Closed ttemple06 closed 5 months ago
Hi.
In which context is that requirement?
For the CLI we just added support for a plain BEARER
token, see https://github.com/michael-simons/neo4j-migrations/commit/819c02f4580f116542a2ec4b2cc7ad5c0afc0e59
From within Spring Boot
spring.neo4j.authentication.username= # mapped to principal
spring.neo4j.authentication.password= # mapped to credentials
spring.neo4j.authentication.realm= # mapped to realm
# scheme not configurable
Kerberos can be configured there, too.
Alternatively provide a connection details like this
import java.net.URI;
import org.neo4j.driver.AuthToken;
import org.neo4j.driver.AuthTokens;
import org.springframework.boot.autoconfigure.neo4j.Neo4jConnectionDetails;
import org.springframework.boot.autoconfigure.neo4j.Neo4jProperties;
import org.springframework.context.annotation.Bean;
import org.springframework.context.annotation.Configuration;
@Configuration(proxyBeanMethods = false)
public class Neo4jCustomAuthConfig {
@Bean
Neo4jConnectionDetails neo4jConnectionDetails(Neo4jProperties properties) {
return new Neo4jConnectionDetails() {
@Override
public AuthToken getAuthToken() {
return AuthTokens.bearer("whatever")
}
@Override
public URI getUri() {
return properties.getUri();
}
};
}
}
Or an AuthTokenManager
like this, supporting bearer, expiring or not:
import java.time.Duration;
import java.time.ZonedDateTime;
import org.neo4j.driver.AuthTokenAndExpiration;
import org.neo4j.driver.AuthTokenManager;
import org.neo4j.driver.AuthTokenManagers;
import org.neo4j.driver.AuthTokens;
import org.springframework.context.annotation.Bean;
import org.springframework.context.annotation.Configuration;
@Configuration(proxyBeanMethods = false)
public class Neo4jCustomAuthConfig {
@Bean
AuthTokenManager authTokenManager() {
return AuthTokenManagers.bearer(this::retrieveNewToken);
}
private AuthTokenAndExpiration retrieveNewToken() {
return AuthTokens.bearer(
"This method gets called from the driver to retrieve a new token.Do what's necessary here and return the token instead of this string"
)
// Only do this when your token expires
.expiringAt(ZonedDateTime.now().plus(Duration.ofDays(365)).toInstant().toEpochMilli())
;
}
}
Does that help?
Thanks for your quick reply! I should have mentioned, the context is from the CLI. I saw the recent support for bearer and was wondering the same for custom. Thanks again!

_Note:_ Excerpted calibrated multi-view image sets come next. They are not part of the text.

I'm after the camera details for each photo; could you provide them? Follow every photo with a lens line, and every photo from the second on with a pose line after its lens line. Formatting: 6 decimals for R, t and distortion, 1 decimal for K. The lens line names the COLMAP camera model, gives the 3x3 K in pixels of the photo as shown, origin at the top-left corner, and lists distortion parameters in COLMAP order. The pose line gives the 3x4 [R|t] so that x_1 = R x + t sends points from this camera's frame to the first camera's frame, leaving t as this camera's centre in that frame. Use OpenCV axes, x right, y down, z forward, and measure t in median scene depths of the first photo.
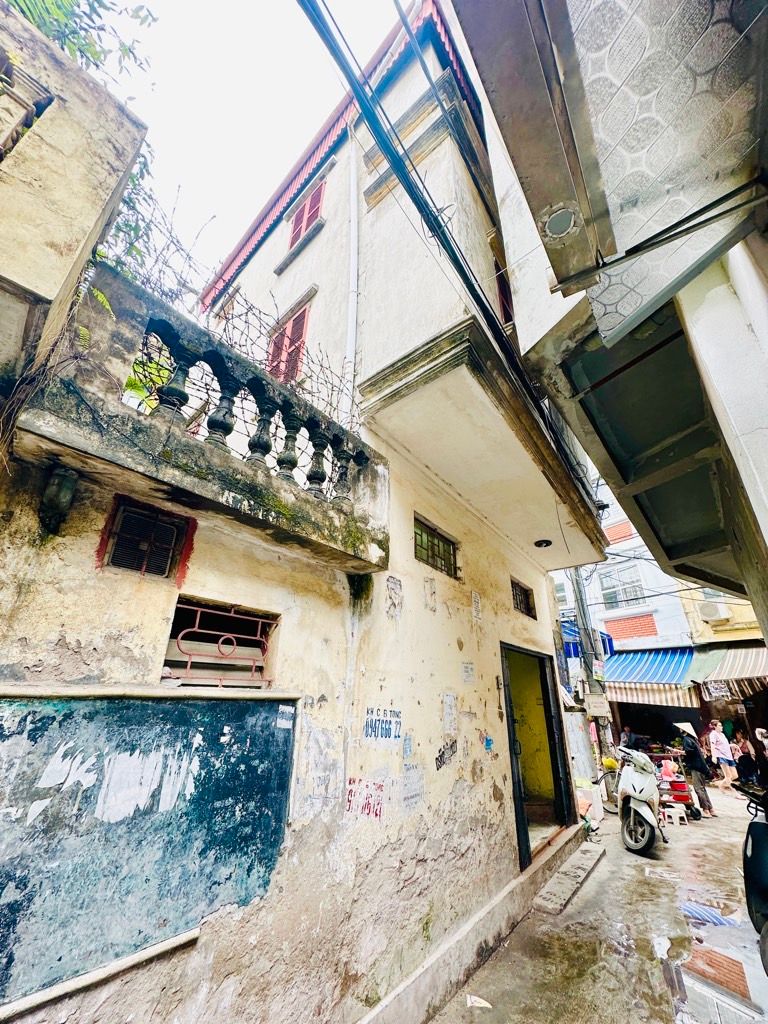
lens RADIAL K [[406.1, 0, 382.4], [0, 406.1, 510.9], [0, 0, 1]] dist [-0.001689, 0.000246]
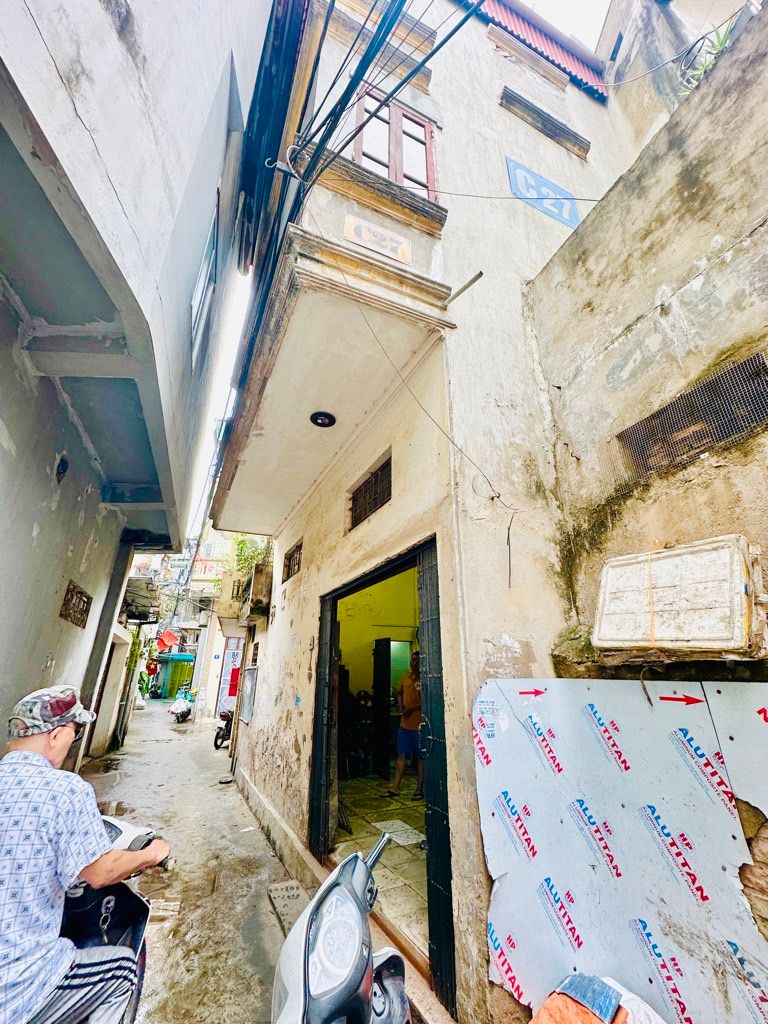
lens RADIAL K [[406.1, 0, 384.6], [0, 406.1, 512.7], [0, 0, 1]] dist [-0.001689, 0.000246]
pose [[-0.463552, -0.353597, -0.812459, 1.315968], [0.358425, 0.763728, -0.536890, 0.918628], [0.810340, -0.540082, -0.227289, 1.835692]]
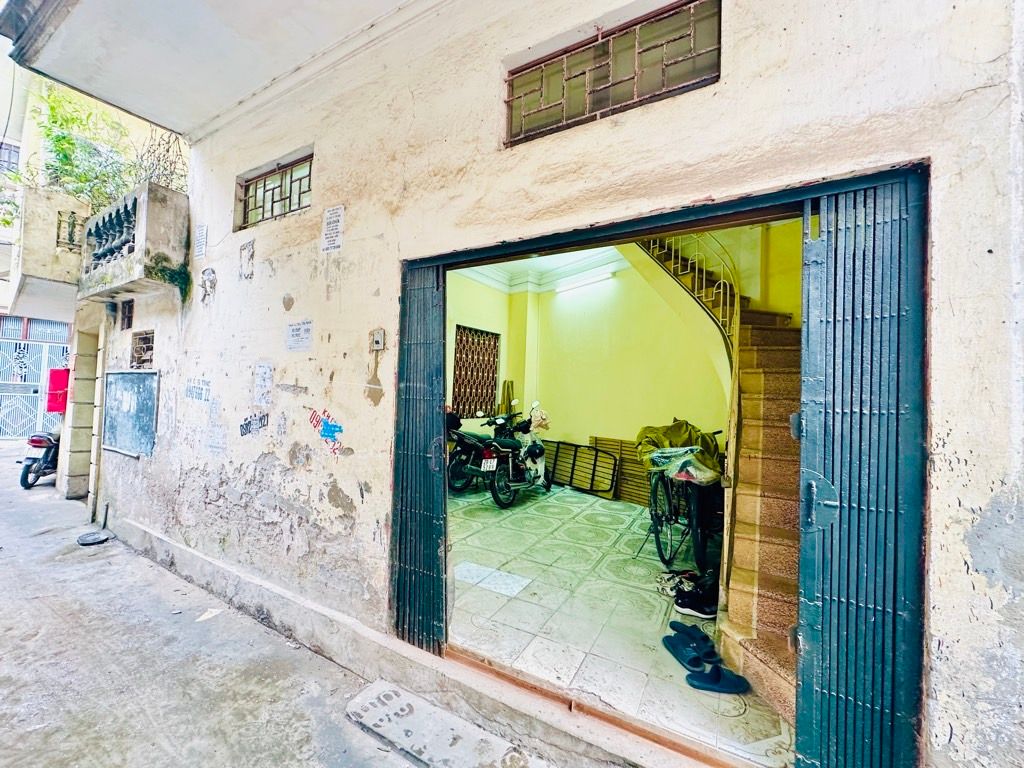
lens RADIAL K [[406.1, 0, 512.2], [0, 406.1, 384.5], [0, 0, 1]] dist [-0.001689, 0.000246]
pose [[0.113246, -0.047396, -0.992436, 1.019663], [0.385565, 0.922680, -0.000068, 0.659872], [0.915705, -0.382641, 0.122764, 1.298961]]
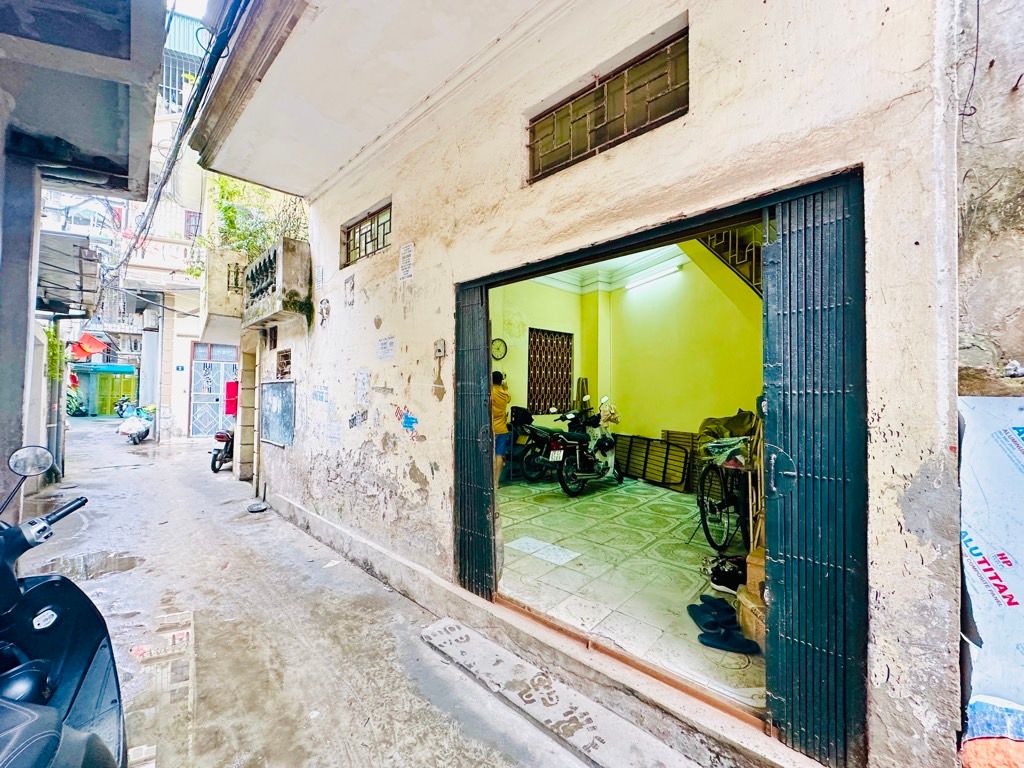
lens RADIAL K [[406.1, 0, 512.4], [0, 406.1, 384.7], [0, 0, 1]] dist [-0.001689, 0.000246]
pose [[-0.121899, -0.044883, -0.991527, 1.139177], [0.405917, 0.909361, -0.091067, 0.709922], [0.905744, -0.413579, -0.092632, 1.386556]]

So that means, you are missing realm
and scheme
.
Sure, this is something we can end early next month.
Hej :) See the message in commit 5793af4 (My tooling messed up the last consecutive dashes, it's always --
). Thanks for the suggestion, release will be in 2 weeks.

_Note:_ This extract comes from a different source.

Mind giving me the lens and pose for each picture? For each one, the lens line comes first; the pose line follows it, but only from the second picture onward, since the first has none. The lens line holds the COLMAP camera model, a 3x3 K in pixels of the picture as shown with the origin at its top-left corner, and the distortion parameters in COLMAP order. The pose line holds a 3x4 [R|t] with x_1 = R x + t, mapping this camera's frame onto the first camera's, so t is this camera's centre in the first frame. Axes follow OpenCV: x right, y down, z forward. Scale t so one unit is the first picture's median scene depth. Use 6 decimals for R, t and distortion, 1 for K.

@all-contributors please add @ttemple06 for ideas
@michael-simons
I've put up a pull request to add @ttemple06! :tada:
This was just released as 2.10.0 https://github.com/michael-simons/neo4j-migrations/releases/tag/2.10.0
Hi @michael-simons, I am facing a requirement to use a custom AuthToken such as described in the neo4j documentation. Is this something that can be supported in the near future?